Jesse became a brilliant catcher. Our family joked that all Jesse needed was a small country to run. In baseball, he found the perfect world, and as catcher, he was in charge of it. His position was at the center of all the excitement on the field. Stimuli surrounded him. The umpire stood behind him yelling about something; the batter strutted in front of him, getting ready, swinging; on the mound was the pitcher, constantly checking out the bases; and the ball, the ball was in the air flying towards him. He knew exactly what to do: stay alert, give signs to the pitcher, catch the ball. He created a tunnel of focus for himself amidst the frantic noise and energy of the game. He loved it.

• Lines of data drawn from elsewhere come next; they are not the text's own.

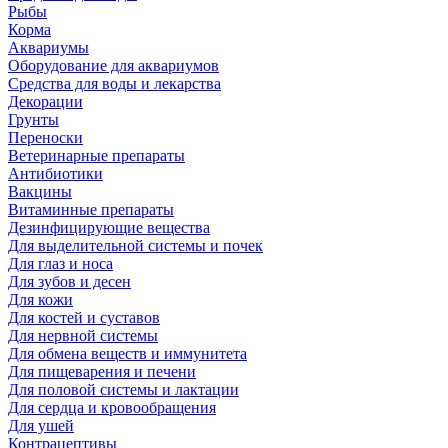
Рыбы
Корма
Аквариумы
Оборудование для аквариумов
Средства для воды и лекарства
Декорации
Грунты
Переноски
Ветеринарные препараты
Антибиотики
Вакцины
Витаминные препараты
Дезинфицирующие вещества
Для выделительной системы и почек
Для глаз и носа
Для зубов и десен
Для кожи
Для костей и суставов
Для нервной системы
Для обмена веществ и иммунитета
Для пищеварения и печени
Для половой системы и лактации
Для сердца и кровообращения
Для ушей
Контрацептивы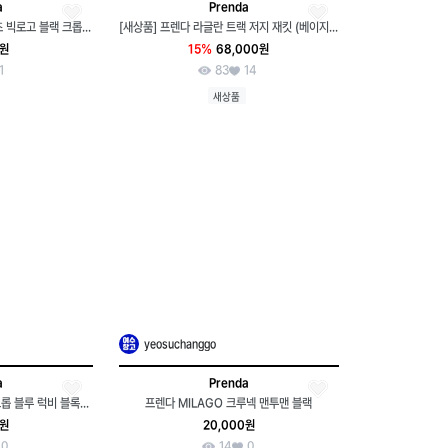
a
Prenda
W(S-M) 프렌다 반팔 티셔츠 빅로고 블랙 크롭 올드스쿨-H35591
[새상품] 프렌다 라글란 트랙 저지 재킷 (베이지&브릭 레드 컬러) 아디다스 져지 폴로 베이프
0원
15%
68,000원
1
83
14
새상품
yeosuchanggo
a
Prenda
W(F) 프렌다 반팔 티셔츠 크롭 블루 럭비 블록코어-7F16
프렌다 MILAGO 크루넥 맨투맨 블랙
0원
20,000원
0
14
0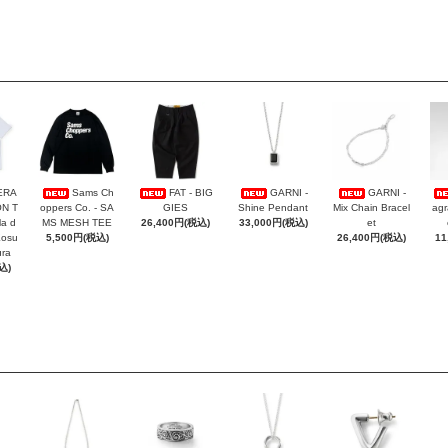
ERA
Sams Ch
FAT - BIG
GARNI -
GARNI -
ON T
oppers Co. - SA
GIES
Shine Pendant
Mix Chain Bracel
agr
la d
MS MESH TEE
26,400円(税込)
33,000円(税込)
et
Kosu
5,500円(税込)
26,400円(税込)
11
ra
込)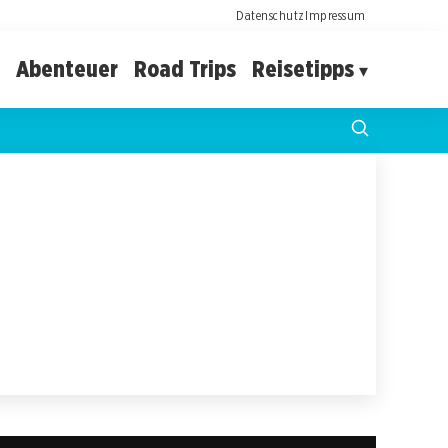
Datenschutz
Impressum
Abenteuer
Road Trips
Reisetipps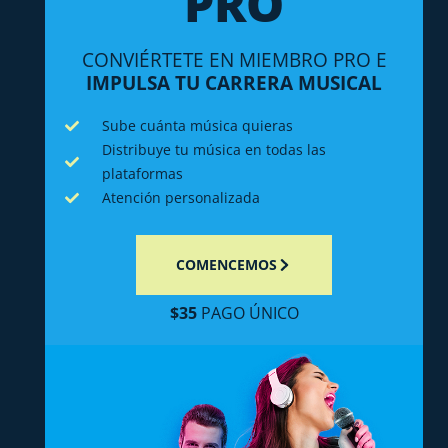
PRO
CONVIÉRTETE EN MIEMBRO PRO E
IMPULSA TU CARRERA MUSICAL
Sube cuánta música quieras
Distribuye tu música en todas las
plataformas
Atención personalizada
COMENCEMOS
$35
PAGO ÚNICO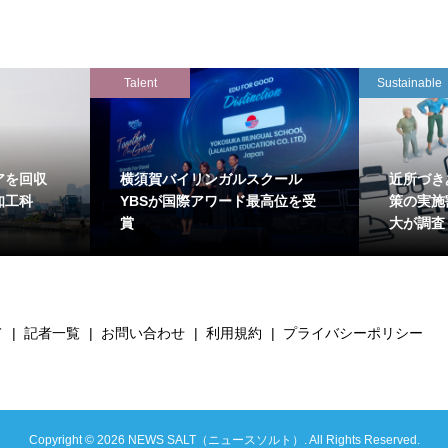
Talent
Sustainable
アを回収
横須賀バイリンガルスクール
近所づき
知工科
YBSが国際アワード最高位を受
策の実施
賞
大が調査
て
記者一覧
お問い合わせ
利用規約
プライバシーポリシー
Copyright ©
2026
NEWS SALT（ニュースソルト）. All Rights Reserved.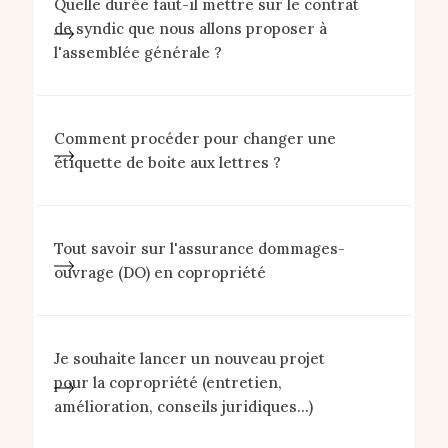
Quelle durée faut-il mettre sur le contrat
de syndic que nous allons proposer à
l'assemblée générale ?
Comment procéder pour changer une
étiquette de boite aux lettres ?
Tout savoir sur l'assurance dommages-
ouvrage (DO) en copropriété
Je souhaite lancer un nouveau projet
pour la copropriété (entretien,
amélioration, conseils juridiques...)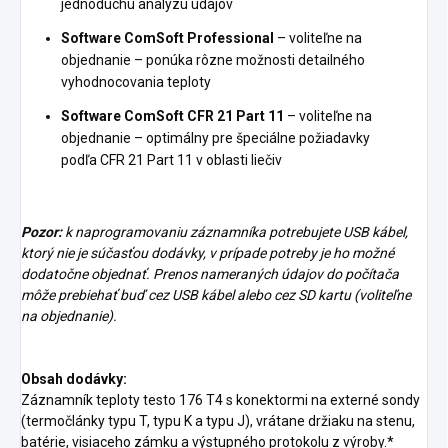
jednoduchú analýzu údajov
Software ComSoft Professional
– voliteľne na
objednanie – ponúka rôzne možnosti detailného
vyhodnocovania teploty
Software ComSoft CFR 21 Part 11
– voliteľne na
objednanie – optimálny pre špeciálne požiadavky
podľa CFR 21 Part 11 v oblasti liečiv
Pozor:
k naprogramovaniu záznamníka potrebujete USB kábel,
ktorý nie je súčasťou dodávky, v prípade potreby je ho možné
dodatočne objednať. Prenos nameraných údajov do počítača
môže prebiehať buď cez USB kábel alebo cez SD kartu (voliteľne
na objednanie).
Obsah dodávky:
Záznamník teploty testo 176 T4 s konektormi na externé sondy
(termočlánky typu T, typu K a typu J), vrátane držiaku na stenu,
batérie, visiaceho zámku a výstupného protokolu z výroby.*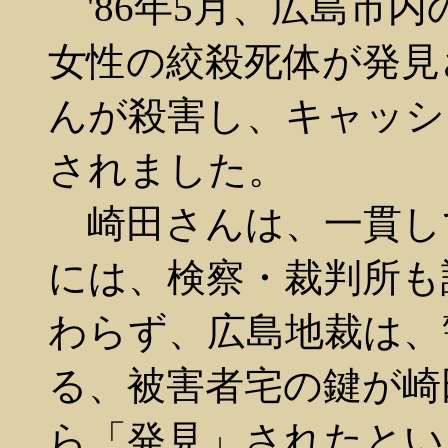
'86年5月、広島市
女性の絞殺死体が発見
んが殺害し、キャッシ
されました。
崎田さんは、一貫し
には、検察・裁判所も
わらず、広島地裁は、
る、被害者宅の鍵が崎
ら「発見」されたとい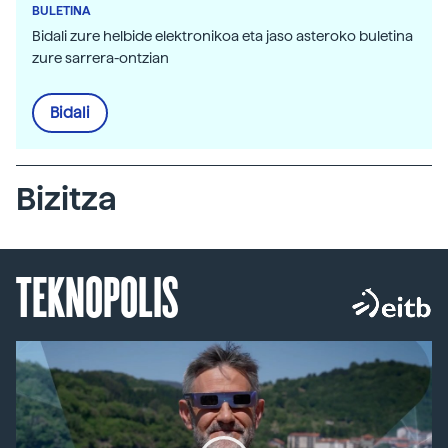
BULETINA
Bidali zure helbide elektronikoa eta jaso asteroko buletina
zure sarrera-ontzian
Bidali
Bizitza
TEKNOPOLIS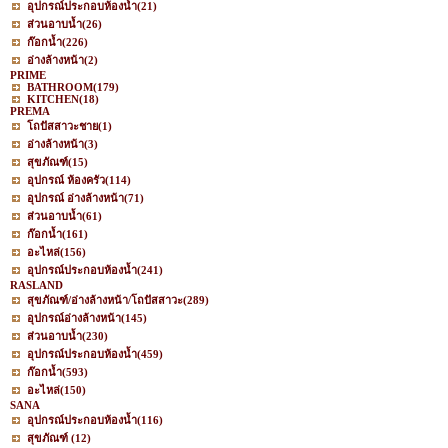
อุปกรณ์ประกอบห้องน้ำ
(21)
ส่วนอาบน้ำ
(26)
ก๊อกน้ำ
(226)
อ่างล้างหน้า
(2)
PRIME
BATHROOM
(179)
KITCHEN
(18)
PREMA
โถปัสสาวะชาย
(1)
อ่างล้างหน้า
(3)
สุขภัณฑ์
(15)
อุปกรณ์ ห้องครัว
(114)
อุปกรณ์ อ่างล้างหน้า
(71)
ส่วนอาบน้ำ
(61)
ก๊อกน้ำ
(161)
อะไหล่
(156)
อุปกรณ์ประกอบห้องน้ำ
(241)
RASLAND
สุขภัณฑ์/อ่างล้างหน้า/โถปัสสาวะ
(289)
อุปกรณ์อ่างล้างหน้า
(145)
ส่วนอาบน้ำ
(230)
อุปกรณ์ประกอบห้องน้ำ
(459)
ก๊อกน้ำ
(593)
อะไหล่
(150)
SANA
อุปกรณ์ประกอบห้องน้ำ
(116)
สุขภัณฑ์
(12)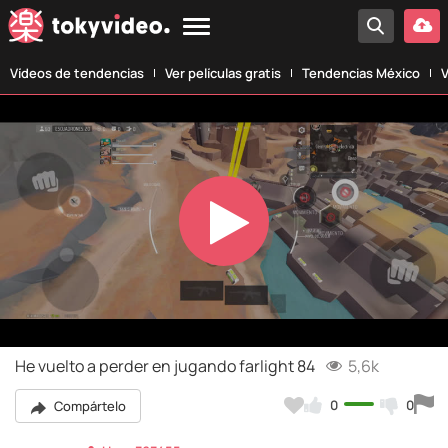
Vídeos de tendencias
Ver películas gratis
Tendencias México
V
Play
Video
He vuelto a perder en jugando farlight 84
5,6k
0
0
Compártelo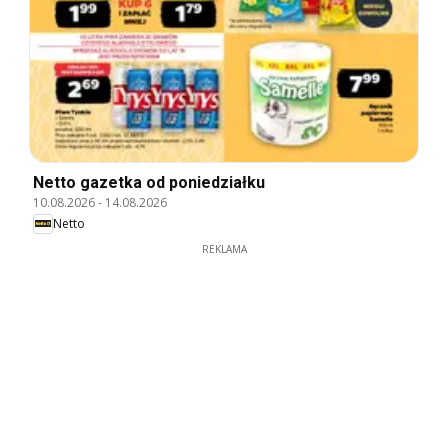
Netto gazetka od poniedziałku
10.08.2026
-
14.08.2026
Netto
REKLAMA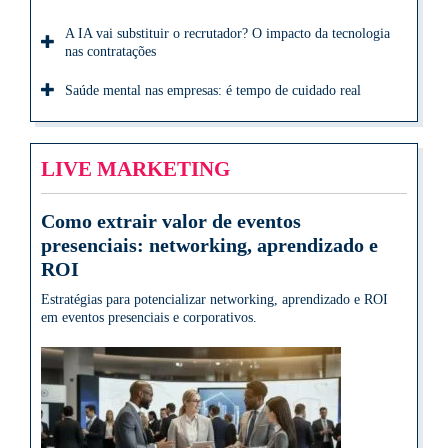
A IA vai substituir o recrutador? O impacto da tecnologia
nas contratações
Saúde mental nas empresas: é tempo de cuidado real
LIVE MARKETING
Como extrair valor de eventos
presenciais: networking, aprendizado e
ROI
Estratégias para potencializar networking, aprendizado e ROI
em eventos presenciais e corporativos.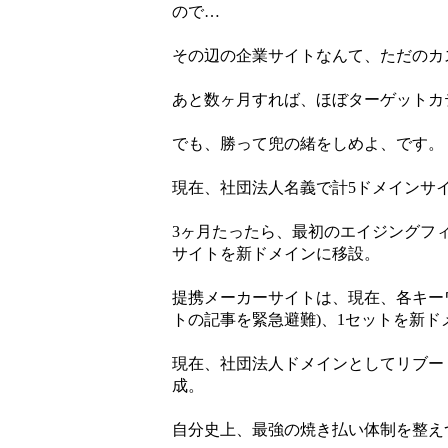
ので…
その辺の企業サイトなんて、ただのカ
あと数ヶ月すれば、ほぼターゲットカ
でも、勝って兜の緒をしめよ、です。
現在、社団法人名義で計5ドメインサ
3ヶ月たったら、最初のエイジングフ
サイトを新ドメインに移設。
提携メーカーサイトは、現在、各キー
トの記事を緊急避難)、1セットを新ド
現在、社団法人ドメインとしてリブー
成。
自分史上、最強の焼き払い体制を整え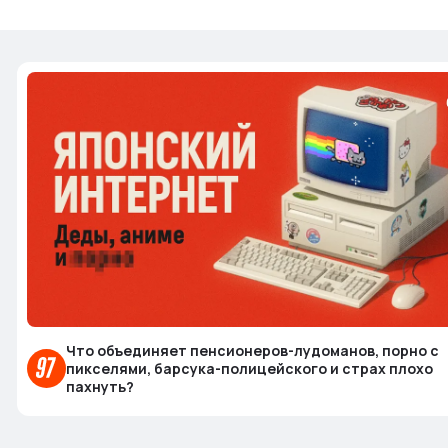
Что объединяет пенсионеров-лудоманов, порно с
пикселями, барсука-полицейского и страх плохо
пахнуть?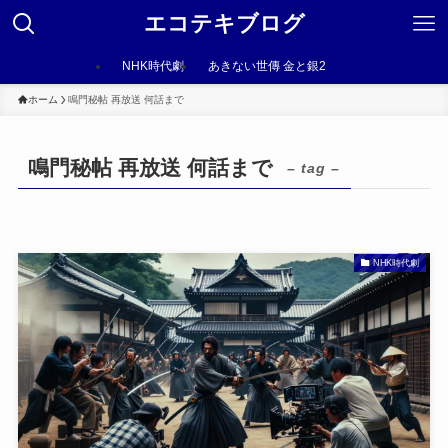
エコテキブログ
NHK時代劇
あきない世傳 金と銀2
ホーム
鳴門秘帖 再放送 何話まで
鳴門秘帖 再放送 何話まで
– tag –
NHK時代劇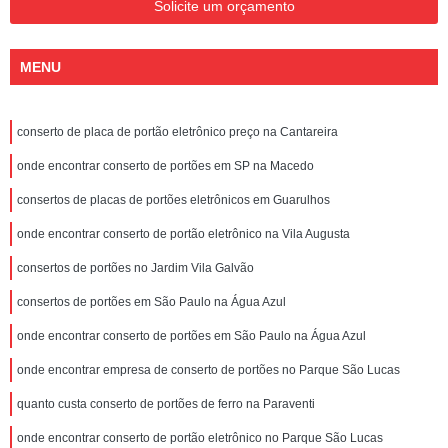
Solicite um orçamento
MENU
conserto de placa de portão eletrônico preço na Cantareira
onde encontrar conserto de portões em SP na Macedo
consertos de placas de portões eletrônicos em Guarulhos
onde encontrar conserto de portão eletrônico na Vila Augusta
consertos de portões no Jardim Vila Galvão
consertos de portões em São Paulo na Água Azul
onde encontrar conserto de portões em São Paulo na Água Azul
onde encontrar empresa de conserto de portões no Parque São Lucas
quanto custa conserto de portões de ferro na Paraventi
onde encontrar conserto de portão eletrônico no Parque São Lucas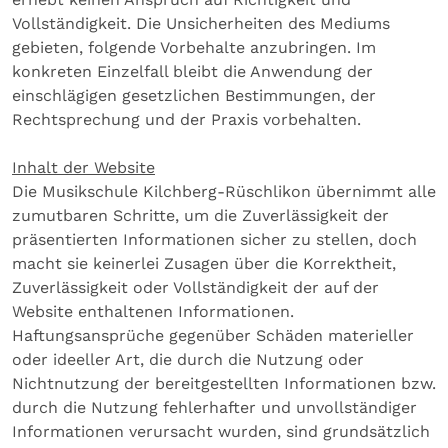
Vollständigkeit. Die Unsicherheiten des Mediums
gebieten, folgende Vorbehalte anzubringen. Im
konkreten Einzelfall bleibt die Anwendung der
einschlägigen gesetzlichen Bestimmungen, der
Rechtsprechung und der Praxis vorbehalten.
Inhalt der Website
Die Musikschule Kilchberg-Rüschlikon übernimmt alle
zumutbaren Schritte, um die Zuverlässigkeit der
präsentierten Informationen sicher zu stellen, doch
macht sie keinerlei Zusagen über die Korrektheit,
Zuverlässigkeit oder Vollständigkeit der auf der
Website enthaltenen Informationen.
Haftungsansprüche gegenüber Schäden materieller
oder ideeller Art, die durch die Nutzung oder
Nichtnutzung der bereitgestellten Informationen bzw.
durch die Nutzung fehlerhafter und unvollständiger
Informationen verursacht wurden, sind grundsätzlich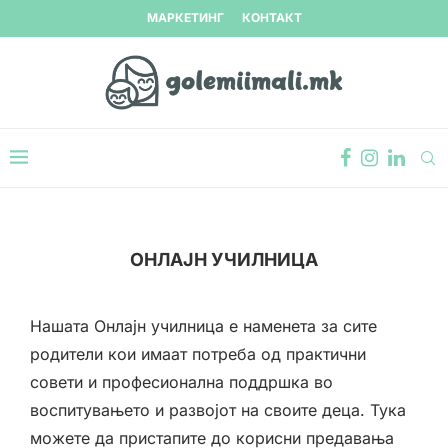
МАРКЕТИНГ
КОНТАКТ
ОНЛАЈН УЧИЛНИЦА
Нашата Онлајн училница е наменета за сите
родители кои имаат потреба од практични
совети и професионална поддршка во
воспитувањето и развојот на своите деца. Тука
можете да пристапите до корисни предавања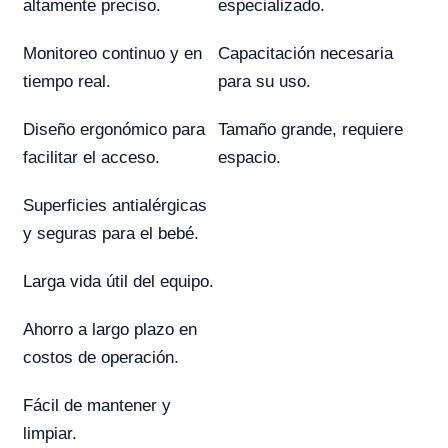
altamente preciso.
especializado.
Monitoreo continuo y en
Capacitación necesaria
tiempo real.
para su uso.
Diseño ergonómico para
Tamaño grande, requiere
facilitar el acceso.
espacio.
Superficies antialérgicas
y seguras para el bebé.
Larga vida útil del equipo.
Ahorro a largo plazo en
costos de operación.
Fácil de mantener y
limpiar.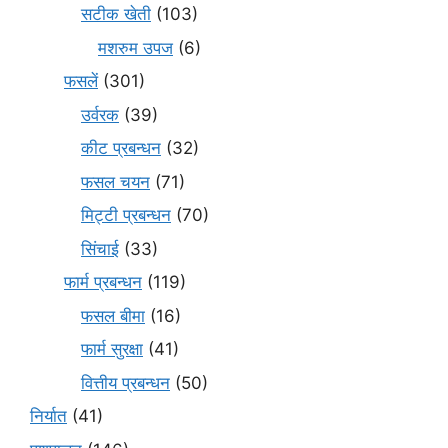
सटीक खेती
(103)
मशरुम उपज
(6)
फसलें
(301)
उर्वरक
(39)
कीट प्रबन्धन
(32)
फसल चयन
(71)
मि‌ट्टी प्रबन्धन
(70)
सिंचाई
(33)
फार्म प्रबन्धन
(119)
फसल बीमा
(16)
फार्म सुरक्षा
(41)
वित्तीय प्रबन्धन
(50)
निर्यात
(41)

Catching for a baseball team incorporates all the ingredients an ADHD kid needs in a recipe for success: action, noise, rules, multi-tasking. It is a job designed for a relentless, tireless human being. Instinctively, Jesse figured this out for himself. His coping skills finally triumphed.

I found myself suddenly humbled by his abilities. We worked so hard to understand him, find ways to guide him, anguished over each project, each grade, each report. Ultimately, Jesse needed to figure out his ADHD world for himself. As parents, we might smooth the road somewhat, but the journey to success, and even the path itself, had to be paved by him alone. His journey was not about taming his ADHD, but about inventing ways to see his issues as gifts, and discovering how these gifts enriched his life. We could offer Jesse medication, therapy, and support, but as an adult, he alone could determine what part each of these aids played in his life.

I wonder sometimes if we could possibly be the best role models for Jesse. Are we fit to give this human being the best shot at a productive, happy life? I see, in myself, so many of my own parents' traits and habits, and cannot live with my inability to outgrow them, exorcise them from my personality, or at the very least, transform them into positive instincts. And now I see these traits in Jesse, those knee-jerk reactions, transferred from one generation to the next, and watch helplessly as he struggles to cope with disappointments I have not yet mastered, dealing with feelings and failures in words I cannot begin to utter to myself. I watch him, and I love him, as I have loved my parents; I ache for the things I cannot fix for him, wishing to take the hurts upon myself. Perhaps this is why I am the right mother for him, because I have learned that my journey is to see his gifts, and to give him, along with my weaknesses, all of my strengths.

Now 16 years old, Jesse stands 6 feet tall. His dark, curly hair, worn in a buzz cut, complements his light blue eyes, which twinkle with humor just like his Dad's. His cheekbones, his perfect teeth, and of course, his temper, are from me. He has an athlete's body, and wears clothes to show it off. When he meets strangers, he looks them in the eye, gives a firm handshake, smiles warmly.

People compliment me, "Oh, he's so handsome, what a great kid, you are so lucky."

"Yeah," I reply, glancing proudly, and knowingly, at my hulking teenager. He winks at me; I wink back.